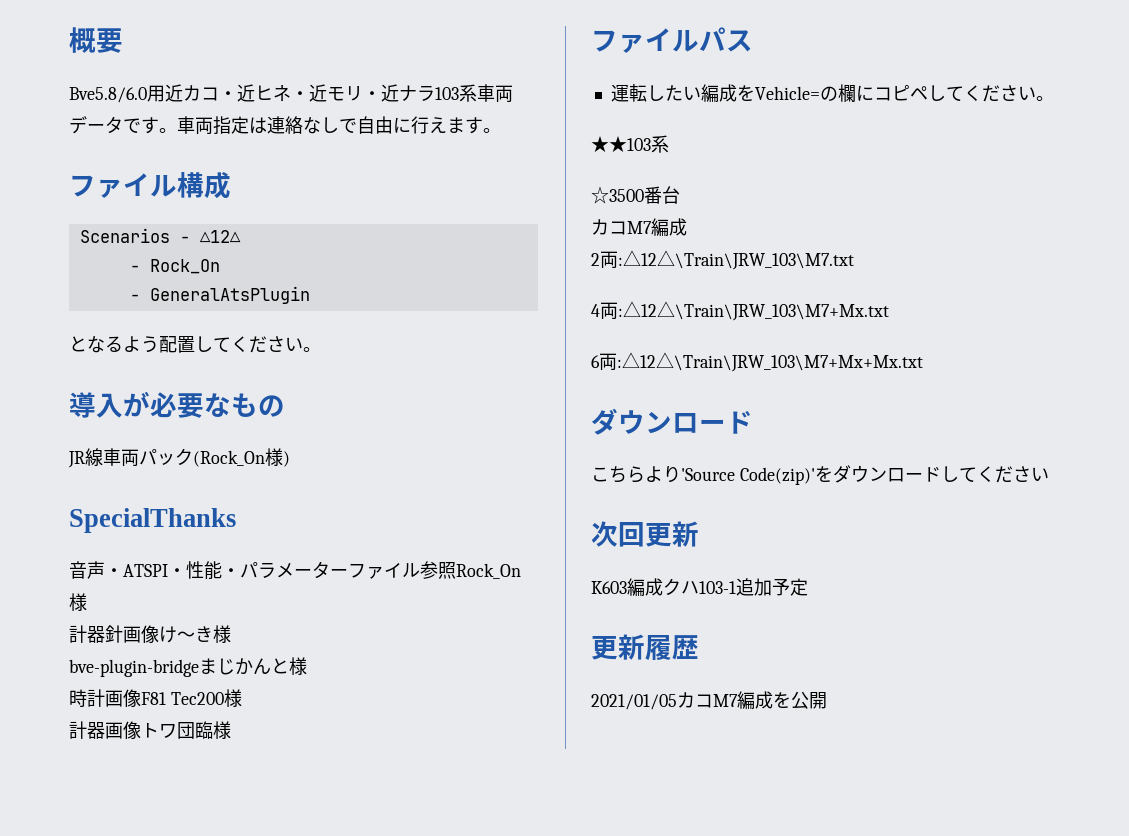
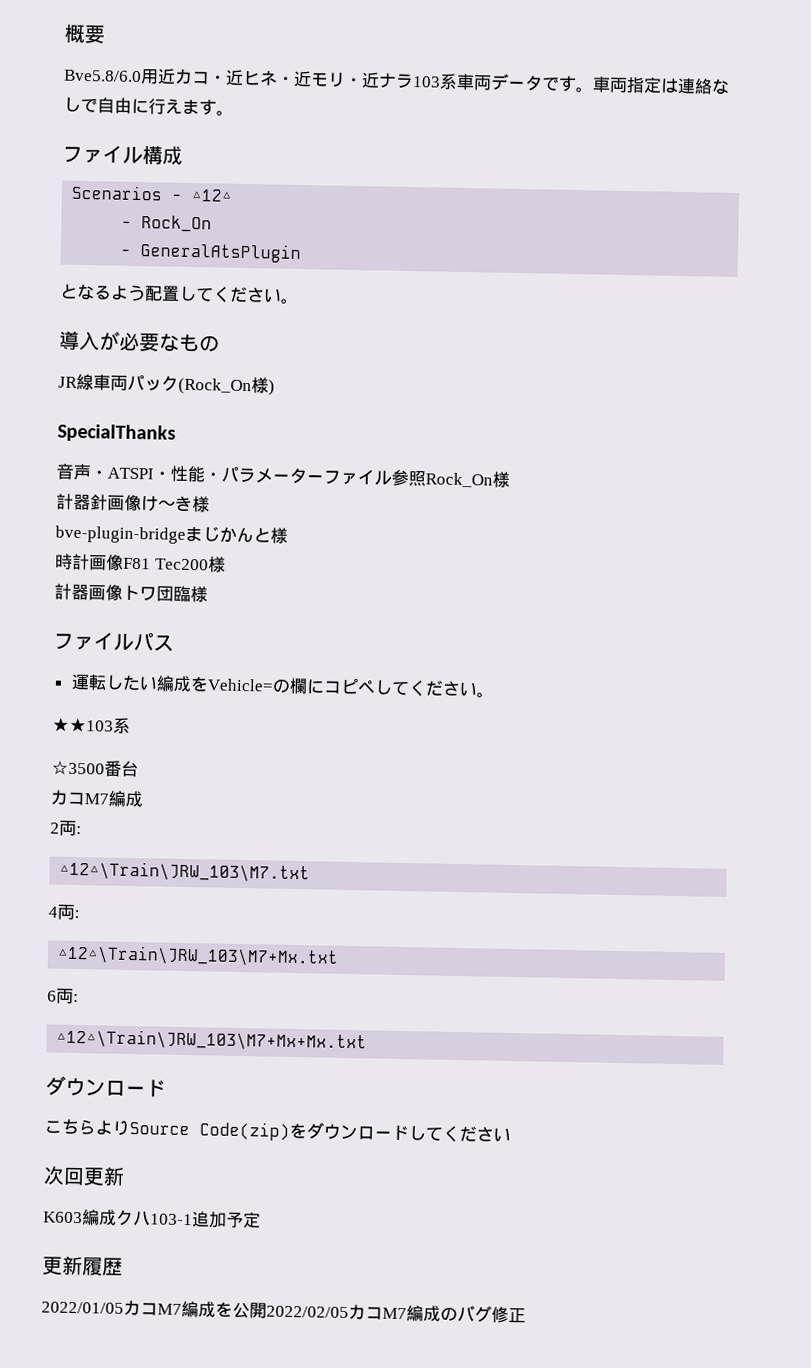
[618,250,854,270] :△12△\Train\JRW_103\M7.txt -> [76,825,82,835] [59,860,311,883] : // △12△\Train\JRW_103\M7.txt
[618,301,889,321] :△12△\Train\JRW_103\M7+Mx.txt -> [74,909,80,919] [57,944,340,967] : // △12△\Train\JRW_103\M7+Mx.txt
[617,352,923,372] :△12△\Train\JRW_103\M7+Mx+Mx.txt -> [73,993,79,1003] [56,1028,368,1052] : // △12△\Train\JRW_103\M7+Mx+Mx.txt
[681,467,815,485] 'Source Code(zip)' -> [129,1121,290,1141] Source Code(zip)
[591,694,677,710] 2021/01/05 -> [41,1301,124,1314] 2022/01/05
(827, 700) none -> [266,1304,526,1323] 2022/02/05カコM7編成のバグ修正

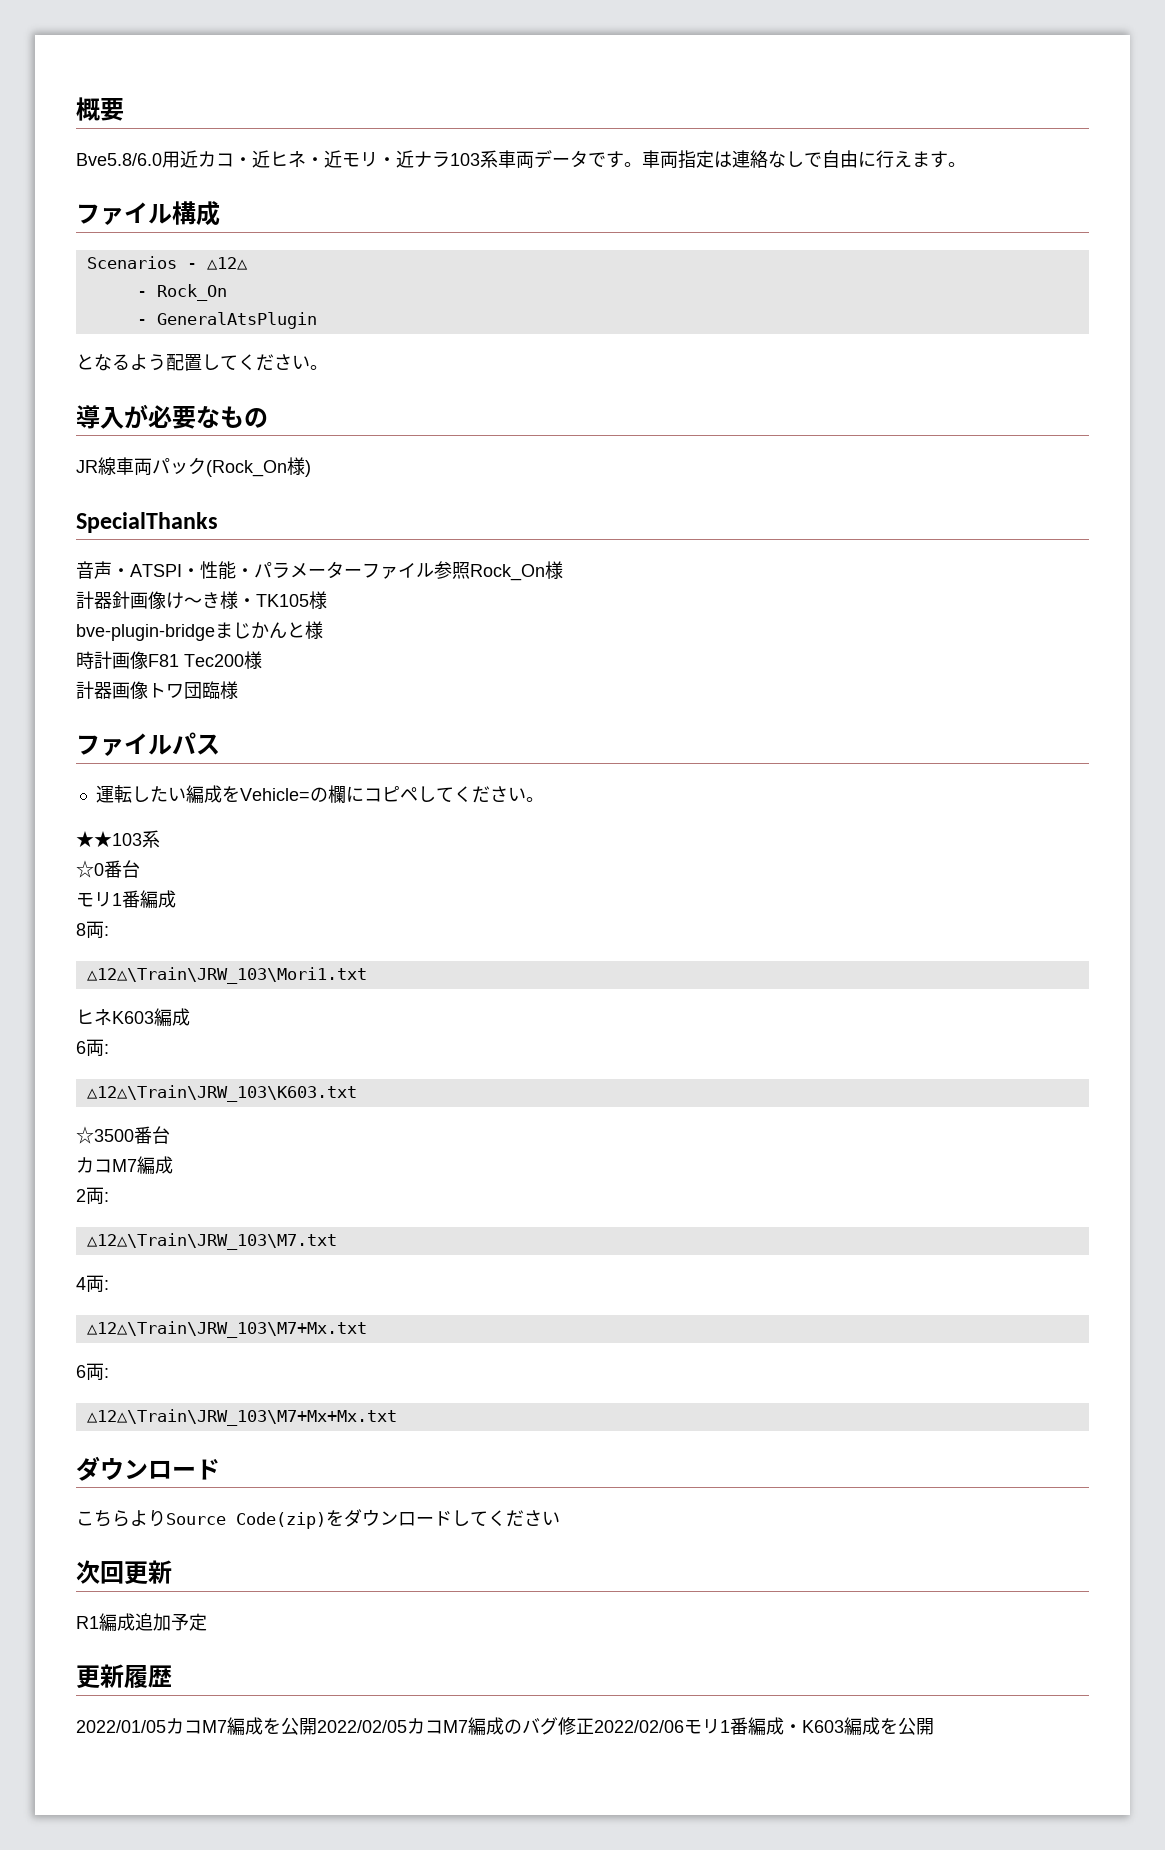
(210, 504) none -> [238,591,327,609] ・TK105様
(131, 725) none -> [76,860,140,878] [76,890,176,909] [76,921,109,939] [86,967,367,984] [76,1008,190,1027] [76,1039,109,1057] [86,1085,357,1102] // ☆0番台 // モリ1番編成 // 8両: // △12△\Train\JRW_103\Mori1.txt // ヒネK603編成 // 6両: // △12△\Train\JRW_103\K603.txt
[43,1209,193,1227] K603編成クハ103-1 -> [76,1613,135,1632] R1編成
(526, 1315) none -> [594,1717,934,1736] 2022/02/06モリ1番編成・K603編成を公開

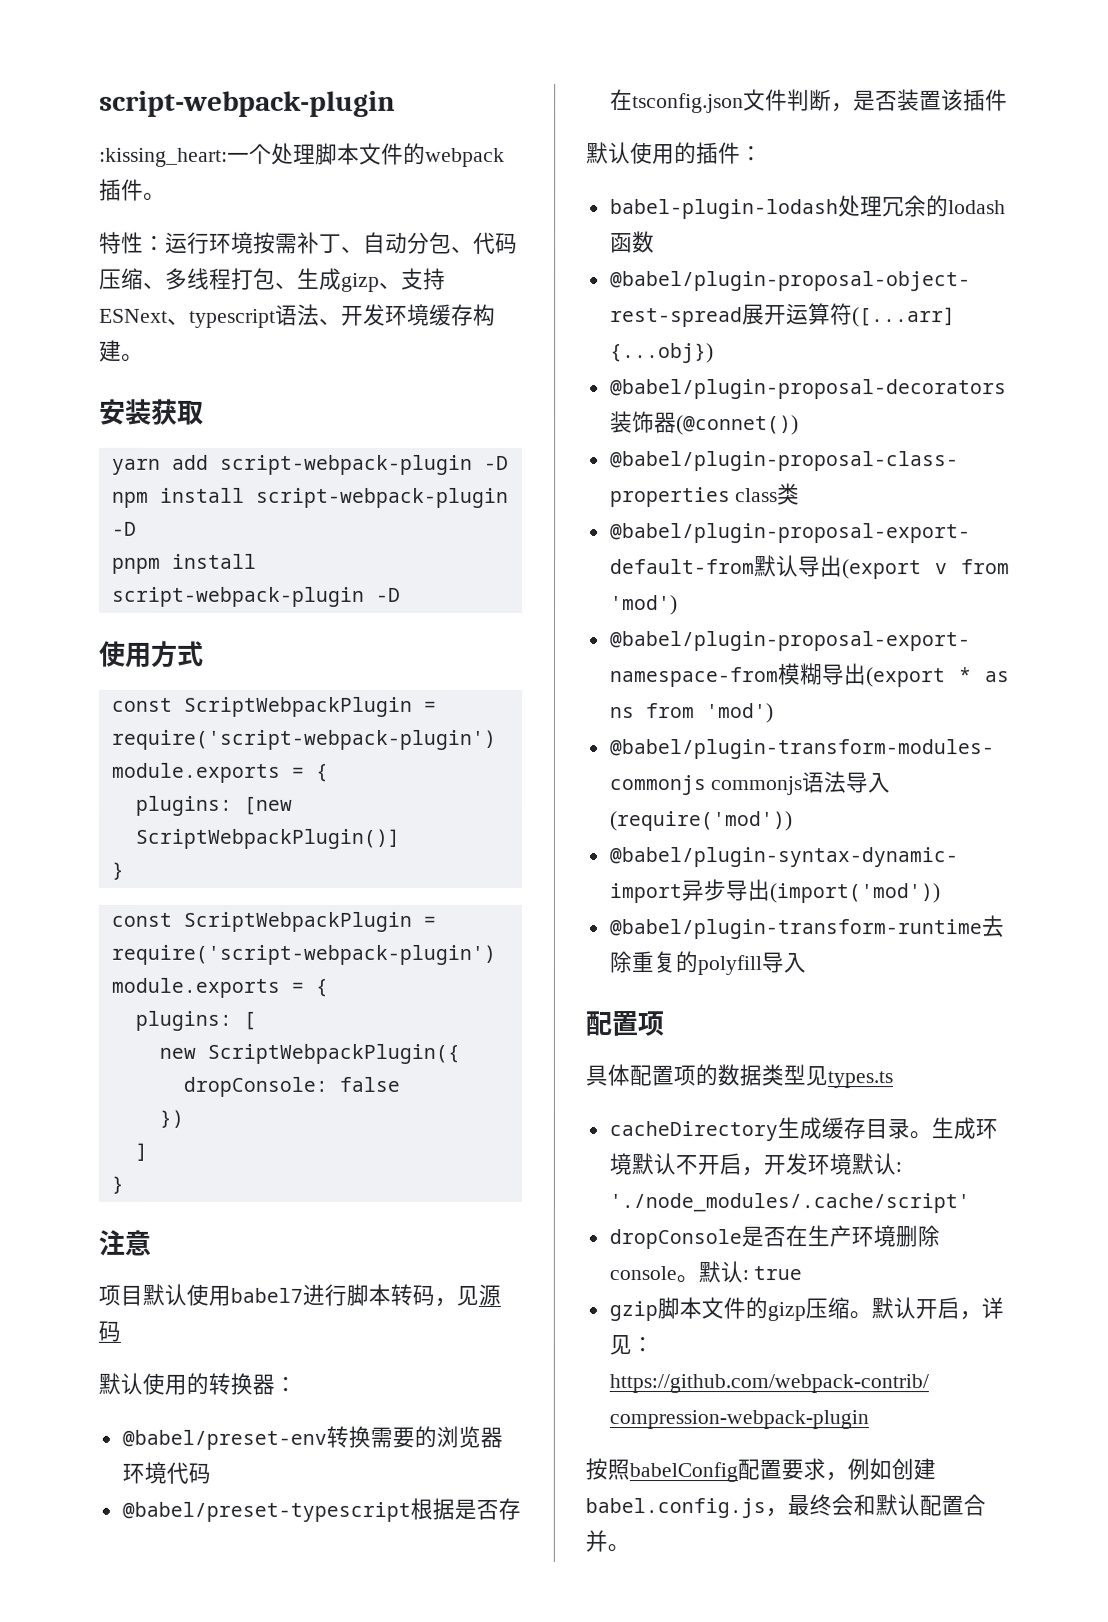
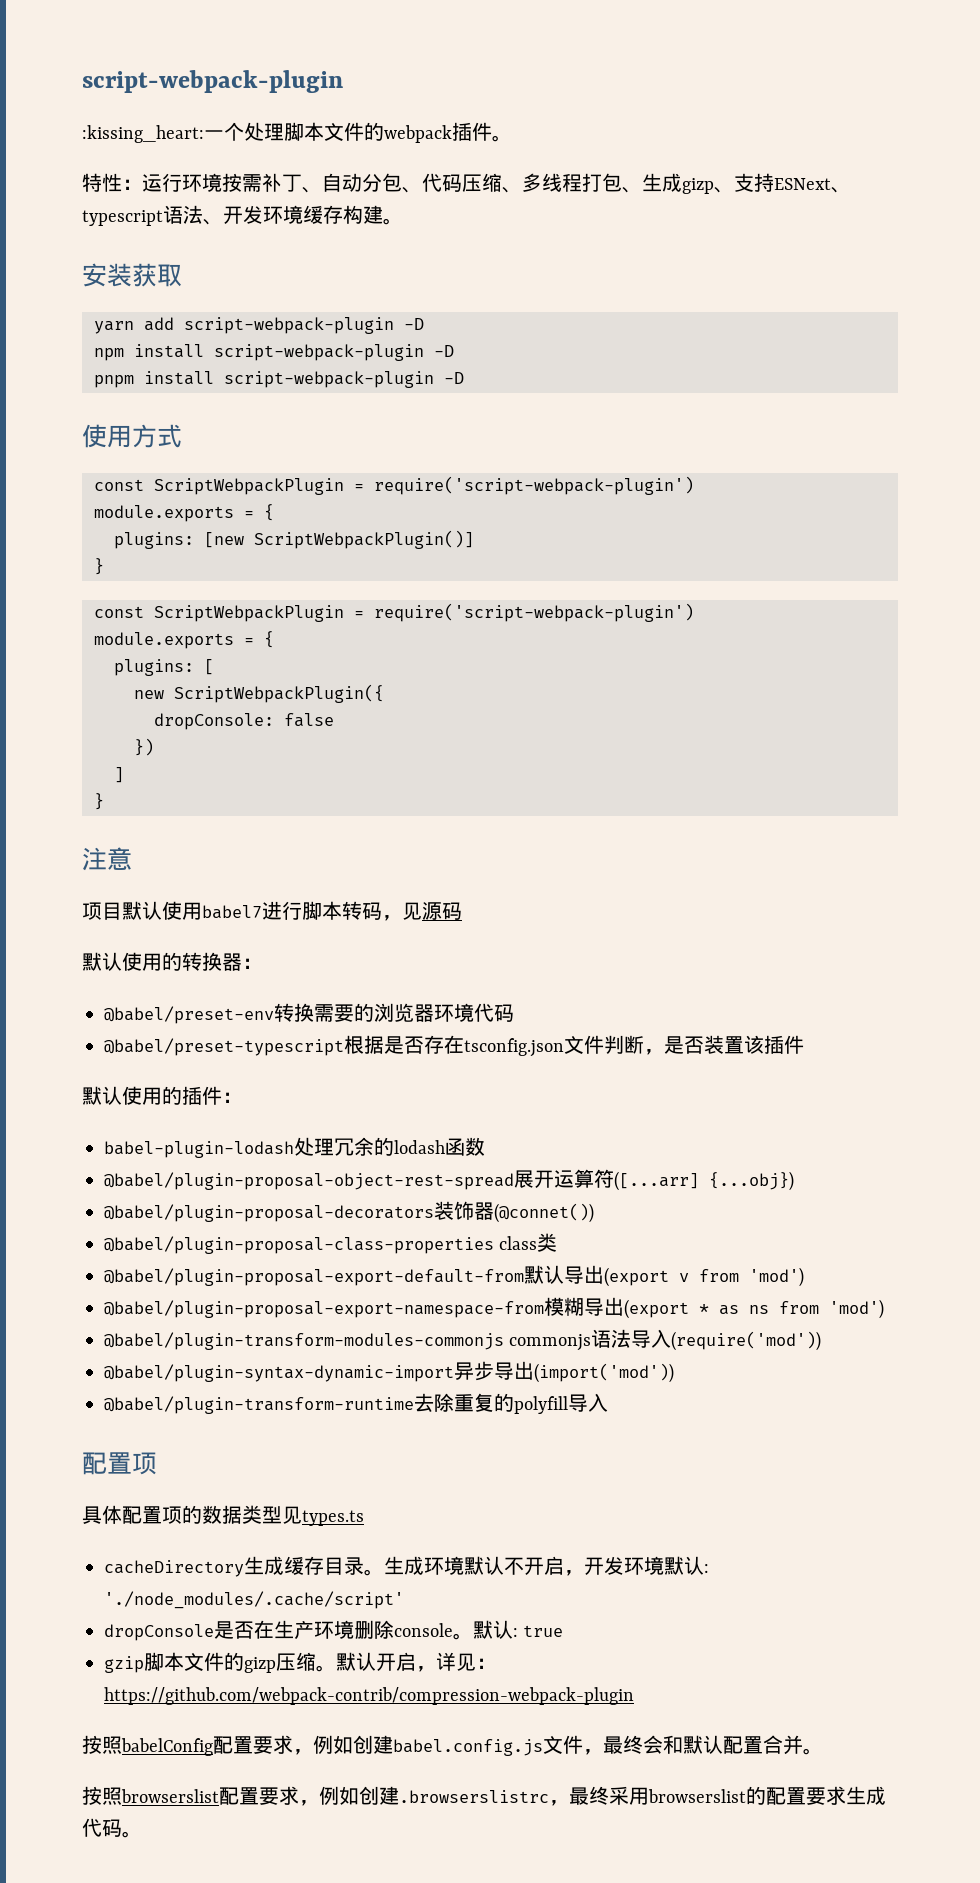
(766, 1508) none -> [543,1735,583,1754] 文件
(630, 1548) none -> [82,1786,886,1806] [82,1818,142,1838] // 按照browserslist配置要求，例如创建.browserslistrc，最终采用browserslist的配置要求生成代码。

===

• [What you need to do] All entries above, minus the pictures, should be repeated exactly.

• [Solution to the exercise]
[618,250,854,270] :△12△\Train\JRW_103\M7.txt -> [76,825,82,835] [59,860,311,883] : // △12△\Train\JRW_103\M7.txt
[618,301,889,321] :△12△\Train\JRW_103\M7+Mx.txt -> [74,909,80,919] [57,944,340,967] : // △12△\Train\JRW_103\M7+Mx.txt
[617,352,923,372] :△12△\Train\JRW_103\M7+Mx+Mx.txt -> [73,993,79,1003] [56,1028,368,1052] : // △12△\Train\JRW_103\M7+Mx+Mx.txt
[681,467,815,485] 'Source Code(zip)' -> [129,1121,290,1141] Source Code(zip)
[591,694,677,710] 2021/01/05 -> [41,1301,124,1314] 2022/01/05
(827, 700) none -> [266,1304,526,1323] 2022/02/05カコM7編成のバグ修正

(210, 504) none -> [238,591,327,609] ・TK105様
(131, 725) none -> [76,860,140,878] [76,890,176,909] [76,921,109,939] [86,967,367,984] [76,1008,190,1027] [76,1039,109,1057] [86,1085,357,1102] // ☆0番台 // モリ1番編成 // 8両: // △12△\Train\JRW_103\Mori1.txt // ヒネK603編成 // 6両: // △12△\Train\JRW_103\K603.txt
[43,1209,193,1227] K603編成クハ103-1 -> [76,1613,135,1632] R1編成
(526, 1315) none -> [594,1717,934,1736] 2022/02/06モリ1番編成・K603編成を公開

(766, 1508) none -> [543,1735,583,1754] 文件
(630, 1548) none -> [82,1786,886,1806] [82,1818,142,1838] // 按照browserslist配置要求，例如创建.browserslistrc，最终采用browserslist的配置要求生成代码。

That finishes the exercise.